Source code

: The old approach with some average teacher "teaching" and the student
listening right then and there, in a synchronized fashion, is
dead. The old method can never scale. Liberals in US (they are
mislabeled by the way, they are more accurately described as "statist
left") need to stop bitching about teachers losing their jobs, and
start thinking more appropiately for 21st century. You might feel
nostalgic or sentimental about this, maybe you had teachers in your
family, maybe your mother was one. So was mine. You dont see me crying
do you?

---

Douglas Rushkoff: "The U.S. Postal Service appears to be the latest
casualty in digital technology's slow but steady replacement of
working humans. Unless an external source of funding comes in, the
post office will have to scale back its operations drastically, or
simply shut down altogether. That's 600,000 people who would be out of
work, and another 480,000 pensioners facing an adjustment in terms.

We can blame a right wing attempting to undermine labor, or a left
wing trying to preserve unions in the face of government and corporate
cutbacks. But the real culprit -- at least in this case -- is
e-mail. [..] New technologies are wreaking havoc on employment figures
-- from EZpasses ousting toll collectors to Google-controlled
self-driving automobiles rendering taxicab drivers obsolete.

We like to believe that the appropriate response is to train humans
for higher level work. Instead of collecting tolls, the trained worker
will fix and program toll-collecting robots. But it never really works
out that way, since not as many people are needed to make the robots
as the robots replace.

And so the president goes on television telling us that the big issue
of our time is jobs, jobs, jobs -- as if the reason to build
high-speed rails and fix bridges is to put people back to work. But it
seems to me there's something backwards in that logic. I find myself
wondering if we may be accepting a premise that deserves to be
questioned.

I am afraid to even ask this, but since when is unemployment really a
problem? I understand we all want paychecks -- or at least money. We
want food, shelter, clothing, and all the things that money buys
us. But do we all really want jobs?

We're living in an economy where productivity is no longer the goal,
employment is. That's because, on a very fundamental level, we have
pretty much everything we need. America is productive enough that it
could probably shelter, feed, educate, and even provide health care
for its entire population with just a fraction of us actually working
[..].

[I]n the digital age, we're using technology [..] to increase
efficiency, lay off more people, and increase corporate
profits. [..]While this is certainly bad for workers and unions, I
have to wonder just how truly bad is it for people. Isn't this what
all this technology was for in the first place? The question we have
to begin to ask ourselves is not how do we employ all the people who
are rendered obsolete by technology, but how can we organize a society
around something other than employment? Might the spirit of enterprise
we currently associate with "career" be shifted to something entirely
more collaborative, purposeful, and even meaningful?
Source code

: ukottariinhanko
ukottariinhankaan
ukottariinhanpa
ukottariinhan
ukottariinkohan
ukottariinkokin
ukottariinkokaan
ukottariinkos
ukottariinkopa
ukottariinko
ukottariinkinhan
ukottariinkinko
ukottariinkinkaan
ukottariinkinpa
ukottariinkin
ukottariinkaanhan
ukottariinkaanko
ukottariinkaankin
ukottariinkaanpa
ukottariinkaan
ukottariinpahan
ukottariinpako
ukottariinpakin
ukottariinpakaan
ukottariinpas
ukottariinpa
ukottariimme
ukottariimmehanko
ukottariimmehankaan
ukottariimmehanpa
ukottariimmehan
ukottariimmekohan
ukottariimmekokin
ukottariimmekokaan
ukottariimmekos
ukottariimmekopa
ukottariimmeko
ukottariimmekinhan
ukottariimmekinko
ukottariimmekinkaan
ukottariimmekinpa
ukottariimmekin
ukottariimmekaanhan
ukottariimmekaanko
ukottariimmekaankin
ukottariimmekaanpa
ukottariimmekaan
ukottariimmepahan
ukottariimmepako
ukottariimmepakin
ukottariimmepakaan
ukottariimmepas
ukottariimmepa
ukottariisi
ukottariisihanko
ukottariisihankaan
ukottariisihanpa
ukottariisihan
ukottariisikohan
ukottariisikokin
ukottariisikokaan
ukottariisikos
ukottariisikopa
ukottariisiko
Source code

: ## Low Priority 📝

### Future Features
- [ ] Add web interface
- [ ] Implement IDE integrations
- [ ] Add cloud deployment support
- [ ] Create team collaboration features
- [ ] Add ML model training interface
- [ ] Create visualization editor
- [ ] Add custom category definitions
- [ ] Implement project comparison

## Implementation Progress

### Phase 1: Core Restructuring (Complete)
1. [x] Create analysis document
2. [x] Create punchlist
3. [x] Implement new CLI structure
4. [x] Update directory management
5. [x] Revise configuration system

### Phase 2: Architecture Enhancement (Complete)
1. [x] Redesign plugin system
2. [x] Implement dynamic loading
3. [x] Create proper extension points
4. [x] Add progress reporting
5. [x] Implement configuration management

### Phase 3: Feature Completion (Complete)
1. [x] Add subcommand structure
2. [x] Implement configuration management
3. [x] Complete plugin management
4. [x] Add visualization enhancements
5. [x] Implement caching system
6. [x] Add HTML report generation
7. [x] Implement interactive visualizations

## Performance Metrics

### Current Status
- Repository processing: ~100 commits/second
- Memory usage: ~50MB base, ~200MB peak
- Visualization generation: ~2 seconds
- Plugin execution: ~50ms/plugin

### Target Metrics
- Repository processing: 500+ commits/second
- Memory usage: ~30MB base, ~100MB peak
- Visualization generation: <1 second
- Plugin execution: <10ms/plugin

Your instructions. Please change "Memory usage" to "RAM usage" in the lines from the one containing "### Target Metrics" through the end of the records, and give those lines with nothing else altered.

Reply to the task.
### Target Metrics
- Repository processing: 500+ commits/second
- RAM usage: ~30MB base, ~100MB peak
- Visualization generation: <1 second
- Plugin execution: <10ms/plugin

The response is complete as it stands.